Namaste and welcome to this blog on BPD.
Bipolar addiction is an issue which former drug users inform Doctors and care workers about.
From what I can gather, the episodes of the mania and depression are concurrent with the drug addiction process. Mania responds to the cycle of being “high” and the depression is the come down. More and more, I see studies being done and showing that drug addictions are a lot to do with choices rather than a disease and “12 Step” rehabilition programs maybe just placebo as it isn’t addressing the issue at hand properly.
Under the “choice” method of addiction, the person is choosing to use the drugs as a method to get rid of the / or an emotional issue which is eating at them either consciously or subsonsciously. The ex-addict is under this way of thinking is being told, what make you choose to do this? doesit make you feel better? and then the neurotransmitter changes on top of this. I would suggest looking at this as quote often people hide secret hurts with booze / drugs / sex or whatever as a method to avoid to facing the issue head on.
What the bipolar brain looks like
The brain when it is bipolar has “cycles” which is goes through. It can be Rapid Cycling, as officially defined as:
Four or more distinct episodes of depression and hypo/mania a year. But the original understanding was that there are periods of normal mood between episodes. In other words, the episodes were rapid, accelerated, coming faster, but were separated in time, with normal mood periods in between.
Taken from – http://bipolar.about.com/od/rapidcycling/a/laymensrapid.htm No further resource of this given on the site.
Thus is then taken as someone on January being defined as being OK in January, Feburary through to March being depressed, then in April to June being fine, July to August being hypomanic, OK in September, depressed from November then OK in December again.
There is another method of manifesting the bipolar (or bpd for short). It is referred to as a Switch, and it goes direct from one onto another. Described as being in mania in January and then it does directly to depression in Febuary to March and then you are OK only to get mania again in October and depression in November and December again.
This switching can come in two formats, you have the biphasic example as shown above, but, there is also another type called multiphasic and that is when the person goes from depression to mania and then it goes back to the depression state, It is more vicious than the normal switch as at least there is a period of time when the bpd person has a “normal” phase, although multiphasic can end, there is a continuous cycle. Usually a period of 3 to 5 cycles.

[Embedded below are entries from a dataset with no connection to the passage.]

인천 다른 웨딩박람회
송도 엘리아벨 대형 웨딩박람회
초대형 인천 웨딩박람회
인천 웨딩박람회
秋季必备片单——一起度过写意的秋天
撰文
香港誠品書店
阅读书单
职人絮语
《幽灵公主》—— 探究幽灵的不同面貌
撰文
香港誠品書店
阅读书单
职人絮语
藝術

The penultimate one, we have another one, continuous cycling. The bpd, (bless them for putting up with this type of cycling) goes as the name suggests, a continuous cycle of depression to mania then depression with no normal phase inbetween. The worst bit about this type of switching is that it may have be long, short, mixed or having episodes of anxiety meshed in all this.

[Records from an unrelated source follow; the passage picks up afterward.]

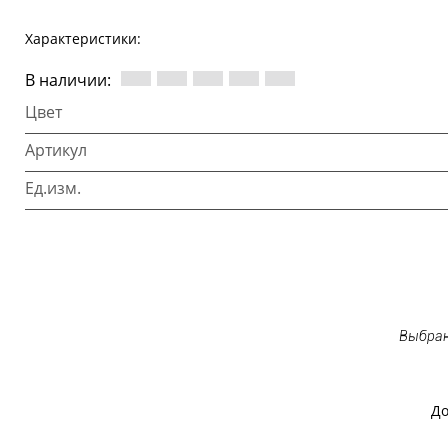
Характеристики:
В наличии:
Цвет
Артикул
Ед.изм.
Выбран
До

Last but not least, we have ultrarapid, ultra ultra rapid cycling or to give it its more formal title, ultadian cycling. This form of cycling is when there the depression / mania is cycling within a day!.

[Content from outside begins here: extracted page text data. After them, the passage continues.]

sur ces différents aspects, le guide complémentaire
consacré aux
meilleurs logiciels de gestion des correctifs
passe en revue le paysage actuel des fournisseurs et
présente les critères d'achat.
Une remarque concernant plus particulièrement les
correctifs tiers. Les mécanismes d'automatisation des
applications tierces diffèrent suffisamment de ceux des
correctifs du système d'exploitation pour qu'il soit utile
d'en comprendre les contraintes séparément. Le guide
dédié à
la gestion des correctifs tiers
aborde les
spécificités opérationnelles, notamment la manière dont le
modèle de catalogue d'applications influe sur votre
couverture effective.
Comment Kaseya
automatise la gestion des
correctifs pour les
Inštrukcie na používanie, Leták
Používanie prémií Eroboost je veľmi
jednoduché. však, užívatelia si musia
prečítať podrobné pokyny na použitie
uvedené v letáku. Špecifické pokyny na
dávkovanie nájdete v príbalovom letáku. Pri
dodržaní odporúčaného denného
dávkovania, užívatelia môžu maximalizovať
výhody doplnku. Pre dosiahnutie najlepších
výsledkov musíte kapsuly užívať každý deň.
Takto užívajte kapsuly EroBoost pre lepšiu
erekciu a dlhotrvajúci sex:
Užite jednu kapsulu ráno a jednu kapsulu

For anyone with suspected or known bpd. It would be a good idea to journal what you are going through to understand further what you are going through. Also mention your meds (if on them) or your thoughts. It should be a good help in understanding how it manifests in you.
Yet another picture of the bipolar brain. This is what the Doctors would see in the brain of a BPD patient.
There was a couple of studies mentioned in the paper that according to Professor Goodwin of Oxford University had conducted studies on the size of the brain and also had unpublished results with him. There was 990 people in the study who had bipolar and also 968 people who were “neurotypical”. The research showed that the cognitive impairment of people with bpd weren’t related to what medication they were taking, or, their moods. The size of this effect was not as bad as was first thought. The unpublished data which was included in this study was therefore ensuring that there is a more representative model of those diagnosed with bpd.
A second researcher from Spain called Professor Eduard Vieta, which directly addressed this issue:
If there is impairment of cognitive function in some individuals with bipolar disorder, can we do anything to help?
The answer is yes. The research they conducted was that the group in Barcelona developed a programme for BPD patients, this was in the form of weekly group meetings with the results examined over a 6 month period. It was found that the patients had significant cognitive improvement from when they started out with a profile of cognitive impairment and functional impairment.
It seems with these two studies mentioned above the following can be summed up with:
Bipolar disorder is associated with cognitive impairments:
which are independent of mood state
which persist during periods of recovery
which are not simply due to medication effects
BUT which may not be as large as initial studies indicated due to the bias of unpublished data
the functional consequences of which appear to respond well to an initial trial of a new “functional remediation” treatment strategy.
Which can only be beneficial to people with bpd.